La situation des travailleurs étrangers temporaires au Québec: un portrait troublant
- UdeMNouvelles
Le 20 mars 2025
- Martin LaSalle
La situation des travailleurs étrangers temporaires au Québec: un portrait troublant à travers l'étude de Blandine Emilien et Patrice Jalette.
Le permis de travail «fermé» qui les rend dépendants d’un seul employeur place les travailleurs étrangers temporaires venus au Québec dans un état de grande vulnérabilité et soulève de nombreuses préoccupations en termes de précarité, de conditions de travail et de représentation syndicale.
C’est ce qui ressort d’un article signé par les professeurs Patrice Jalette, de l’École de relations industrielles de l’Université de Montréal, et Blandine Emilien, de l’école de commerce de l’Université de Bristol, en Angleterre, tous deux affiliés au Centre de recherche interuniversitaire sur la mondialisation et le travail (CRIMT).

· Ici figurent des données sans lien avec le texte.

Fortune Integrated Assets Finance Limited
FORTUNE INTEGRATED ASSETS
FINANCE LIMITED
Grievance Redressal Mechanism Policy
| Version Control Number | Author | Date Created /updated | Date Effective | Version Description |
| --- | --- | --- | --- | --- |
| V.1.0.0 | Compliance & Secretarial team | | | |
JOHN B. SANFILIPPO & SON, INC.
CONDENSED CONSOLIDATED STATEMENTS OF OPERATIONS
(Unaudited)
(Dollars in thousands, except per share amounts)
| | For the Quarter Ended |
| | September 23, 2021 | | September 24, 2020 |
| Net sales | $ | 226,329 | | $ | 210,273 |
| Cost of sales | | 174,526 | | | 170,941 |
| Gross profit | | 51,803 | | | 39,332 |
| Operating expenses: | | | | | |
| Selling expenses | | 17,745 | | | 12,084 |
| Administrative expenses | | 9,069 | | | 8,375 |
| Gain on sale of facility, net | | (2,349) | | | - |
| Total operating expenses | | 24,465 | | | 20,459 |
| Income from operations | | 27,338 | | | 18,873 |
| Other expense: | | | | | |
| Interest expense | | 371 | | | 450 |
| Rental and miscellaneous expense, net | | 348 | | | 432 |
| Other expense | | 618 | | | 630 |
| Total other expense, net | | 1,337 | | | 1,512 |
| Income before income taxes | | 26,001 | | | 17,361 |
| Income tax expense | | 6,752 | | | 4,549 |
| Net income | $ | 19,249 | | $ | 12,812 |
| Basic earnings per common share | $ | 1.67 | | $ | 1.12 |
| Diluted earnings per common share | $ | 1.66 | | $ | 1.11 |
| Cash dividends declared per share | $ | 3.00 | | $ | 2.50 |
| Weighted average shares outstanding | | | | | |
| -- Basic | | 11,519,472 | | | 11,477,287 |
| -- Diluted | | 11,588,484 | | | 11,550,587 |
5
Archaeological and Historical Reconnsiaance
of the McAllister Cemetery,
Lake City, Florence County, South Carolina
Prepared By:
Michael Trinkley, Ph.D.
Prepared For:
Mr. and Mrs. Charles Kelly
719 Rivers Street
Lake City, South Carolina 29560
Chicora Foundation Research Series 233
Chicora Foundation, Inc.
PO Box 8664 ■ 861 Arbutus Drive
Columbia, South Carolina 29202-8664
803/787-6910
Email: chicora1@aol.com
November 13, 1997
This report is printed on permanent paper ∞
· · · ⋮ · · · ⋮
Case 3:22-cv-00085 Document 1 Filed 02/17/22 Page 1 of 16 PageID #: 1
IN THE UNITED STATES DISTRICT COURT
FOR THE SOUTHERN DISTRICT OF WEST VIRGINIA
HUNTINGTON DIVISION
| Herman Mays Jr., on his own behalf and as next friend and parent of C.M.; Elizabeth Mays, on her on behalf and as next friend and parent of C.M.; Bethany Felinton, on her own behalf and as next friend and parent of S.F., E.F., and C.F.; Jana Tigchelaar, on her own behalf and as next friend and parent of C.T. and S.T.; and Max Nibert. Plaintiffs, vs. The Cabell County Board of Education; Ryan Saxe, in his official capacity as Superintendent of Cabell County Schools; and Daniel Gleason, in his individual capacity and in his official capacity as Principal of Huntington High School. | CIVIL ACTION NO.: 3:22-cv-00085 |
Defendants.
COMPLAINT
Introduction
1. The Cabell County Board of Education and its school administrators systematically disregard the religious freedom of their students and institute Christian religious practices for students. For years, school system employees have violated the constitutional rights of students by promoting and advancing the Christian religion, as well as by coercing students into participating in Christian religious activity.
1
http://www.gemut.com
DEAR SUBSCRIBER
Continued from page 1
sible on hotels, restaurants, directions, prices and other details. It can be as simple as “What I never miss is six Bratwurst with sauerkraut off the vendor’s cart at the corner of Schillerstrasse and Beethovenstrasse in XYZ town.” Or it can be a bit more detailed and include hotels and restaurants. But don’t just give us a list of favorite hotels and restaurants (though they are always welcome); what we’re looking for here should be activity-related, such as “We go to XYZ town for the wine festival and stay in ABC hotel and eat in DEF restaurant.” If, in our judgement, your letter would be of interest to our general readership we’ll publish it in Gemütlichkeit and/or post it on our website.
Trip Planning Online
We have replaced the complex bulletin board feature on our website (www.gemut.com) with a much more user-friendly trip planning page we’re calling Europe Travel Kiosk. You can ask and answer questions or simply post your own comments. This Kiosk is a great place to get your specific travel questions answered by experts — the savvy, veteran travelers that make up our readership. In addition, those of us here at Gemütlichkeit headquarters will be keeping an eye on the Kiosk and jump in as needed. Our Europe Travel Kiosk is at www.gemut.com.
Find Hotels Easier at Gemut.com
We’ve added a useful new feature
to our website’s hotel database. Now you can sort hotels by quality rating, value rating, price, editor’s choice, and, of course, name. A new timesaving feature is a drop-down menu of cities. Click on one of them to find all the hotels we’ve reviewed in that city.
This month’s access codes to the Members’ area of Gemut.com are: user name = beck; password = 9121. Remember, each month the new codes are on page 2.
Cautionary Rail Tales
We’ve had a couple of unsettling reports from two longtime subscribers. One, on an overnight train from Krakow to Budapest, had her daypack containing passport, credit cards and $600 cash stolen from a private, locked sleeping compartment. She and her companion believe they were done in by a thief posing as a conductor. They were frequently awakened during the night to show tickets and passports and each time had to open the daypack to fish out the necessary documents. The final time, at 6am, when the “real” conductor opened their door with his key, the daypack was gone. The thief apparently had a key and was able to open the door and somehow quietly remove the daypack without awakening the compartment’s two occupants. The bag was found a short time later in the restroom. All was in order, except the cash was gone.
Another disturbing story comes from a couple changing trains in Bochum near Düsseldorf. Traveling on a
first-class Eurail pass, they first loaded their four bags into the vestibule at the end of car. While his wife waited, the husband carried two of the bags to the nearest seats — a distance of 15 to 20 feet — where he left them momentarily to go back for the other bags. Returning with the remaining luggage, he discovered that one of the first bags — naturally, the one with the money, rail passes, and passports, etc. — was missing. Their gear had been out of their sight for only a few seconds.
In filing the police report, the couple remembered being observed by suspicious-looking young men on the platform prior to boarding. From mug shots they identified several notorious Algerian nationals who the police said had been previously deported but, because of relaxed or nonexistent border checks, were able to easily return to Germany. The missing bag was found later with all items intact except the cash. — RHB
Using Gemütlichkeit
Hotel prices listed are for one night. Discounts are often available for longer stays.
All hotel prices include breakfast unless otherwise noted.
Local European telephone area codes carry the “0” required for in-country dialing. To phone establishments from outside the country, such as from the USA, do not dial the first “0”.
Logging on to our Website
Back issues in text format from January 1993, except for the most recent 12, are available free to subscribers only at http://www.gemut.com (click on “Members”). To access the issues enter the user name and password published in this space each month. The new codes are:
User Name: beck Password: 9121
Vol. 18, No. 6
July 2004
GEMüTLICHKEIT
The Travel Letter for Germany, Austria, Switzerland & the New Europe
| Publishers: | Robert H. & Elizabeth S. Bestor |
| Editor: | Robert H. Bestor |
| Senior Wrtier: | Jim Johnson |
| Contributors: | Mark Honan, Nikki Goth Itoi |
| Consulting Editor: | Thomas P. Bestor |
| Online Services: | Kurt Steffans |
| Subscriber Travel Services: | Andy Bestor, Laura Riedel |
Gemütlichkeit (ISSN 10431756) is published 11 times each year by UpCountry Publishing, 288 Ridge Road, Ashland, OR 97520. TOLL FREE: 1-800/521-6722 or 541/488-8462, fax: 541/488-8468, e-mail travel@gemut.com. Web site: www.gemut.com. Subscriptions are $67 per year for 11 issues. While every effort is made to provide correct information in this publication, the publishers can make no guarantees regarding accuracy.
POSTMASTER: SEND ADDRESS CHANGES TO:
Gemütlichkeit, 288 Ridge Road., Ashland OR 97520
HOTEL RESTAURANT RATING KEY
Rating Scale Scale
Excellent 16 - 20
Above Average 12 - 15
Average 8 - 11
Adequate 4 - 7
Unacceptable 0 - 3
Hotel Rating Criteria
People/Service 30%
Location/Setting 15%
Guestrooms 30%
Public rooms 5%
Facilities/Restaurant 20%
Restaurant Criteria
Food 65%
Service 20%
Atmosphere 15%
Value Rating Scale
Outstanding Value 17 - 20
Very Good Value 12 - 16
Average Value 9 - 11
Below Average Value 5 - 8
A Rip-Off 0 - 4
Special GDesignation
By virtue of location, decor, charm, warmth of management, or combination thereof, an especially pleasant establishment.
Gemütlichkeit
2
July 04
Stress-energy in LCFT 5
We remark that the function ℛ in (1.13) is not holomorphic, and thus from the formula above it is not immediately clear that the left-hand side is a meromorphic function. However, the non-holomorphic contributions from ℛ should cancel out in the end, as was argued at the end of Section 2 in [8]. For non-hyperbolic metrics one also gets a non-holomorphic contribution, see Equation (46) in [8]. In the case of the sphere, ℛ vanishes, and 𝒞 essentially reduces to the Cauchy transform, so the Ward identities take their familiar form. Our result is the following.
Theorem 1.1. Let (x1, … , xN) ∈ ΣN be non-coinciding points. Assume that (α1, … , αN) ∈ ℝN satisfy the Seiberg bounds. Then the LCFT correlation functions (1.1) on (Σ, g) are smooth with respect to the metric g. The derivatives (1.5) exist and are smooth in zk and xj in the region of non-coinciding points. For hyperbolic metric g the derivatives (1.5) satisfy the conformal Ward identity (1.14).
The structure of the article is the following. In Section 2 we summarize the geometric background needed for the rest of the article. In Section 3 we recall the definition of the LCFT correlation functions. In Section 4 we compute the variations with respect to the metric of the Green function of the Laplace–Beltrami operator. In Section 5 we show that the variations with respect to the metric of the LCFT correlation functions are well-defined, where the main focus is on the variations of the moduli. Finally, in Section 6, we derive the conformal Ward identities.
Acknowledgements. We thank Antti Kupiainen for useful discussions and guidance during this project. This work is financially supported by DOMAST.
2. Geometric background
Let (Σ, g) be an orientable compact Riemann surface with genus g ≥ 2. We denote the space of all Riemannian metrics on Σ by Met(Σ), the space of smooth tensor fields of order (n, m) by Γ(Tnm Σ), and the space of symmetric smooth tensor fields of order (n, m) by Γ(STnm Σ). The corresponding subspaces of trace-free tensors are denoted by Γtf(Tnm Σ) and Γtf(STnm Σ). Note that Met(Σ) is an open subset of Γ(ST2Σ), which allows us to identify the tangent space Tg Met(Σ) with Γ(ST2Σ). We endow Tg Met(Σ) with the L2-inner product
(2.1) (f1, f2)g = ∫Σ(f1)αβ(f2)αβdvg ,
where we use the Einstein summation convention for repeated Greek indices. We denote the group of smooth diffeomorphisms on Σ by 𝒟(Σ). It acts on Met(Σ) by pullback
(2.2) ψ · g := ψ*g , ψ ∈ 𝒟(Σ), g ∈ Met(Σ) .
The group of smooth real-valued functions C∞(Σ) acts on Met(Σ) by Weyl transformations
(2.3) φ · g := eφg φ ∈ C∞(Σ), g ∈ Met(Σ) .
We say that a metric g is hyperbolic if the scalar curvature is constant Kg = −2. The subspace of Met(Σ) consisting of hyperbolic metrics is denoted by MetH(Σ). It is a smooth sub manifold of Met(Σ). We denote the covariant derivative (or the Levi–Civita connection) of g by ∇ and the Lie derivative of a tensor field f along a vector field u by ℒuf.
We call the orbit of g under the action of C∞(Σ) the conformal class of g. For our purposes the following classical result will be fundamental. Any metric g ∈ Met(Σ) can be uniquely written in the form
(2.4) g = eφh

Publié dans la Chronique internationale de l’IRES (Institut de recherches économiques et sociales), l’article met en lumière les tensions et les contradictions découlant de la notion de «travail décent» pour une société dont la main-d’œuvre locale s’est progressivement tenue à l’écart des conditions de travail difficiles, notamment dans les secteurs de l’agriculture et de la transformation alimentaire.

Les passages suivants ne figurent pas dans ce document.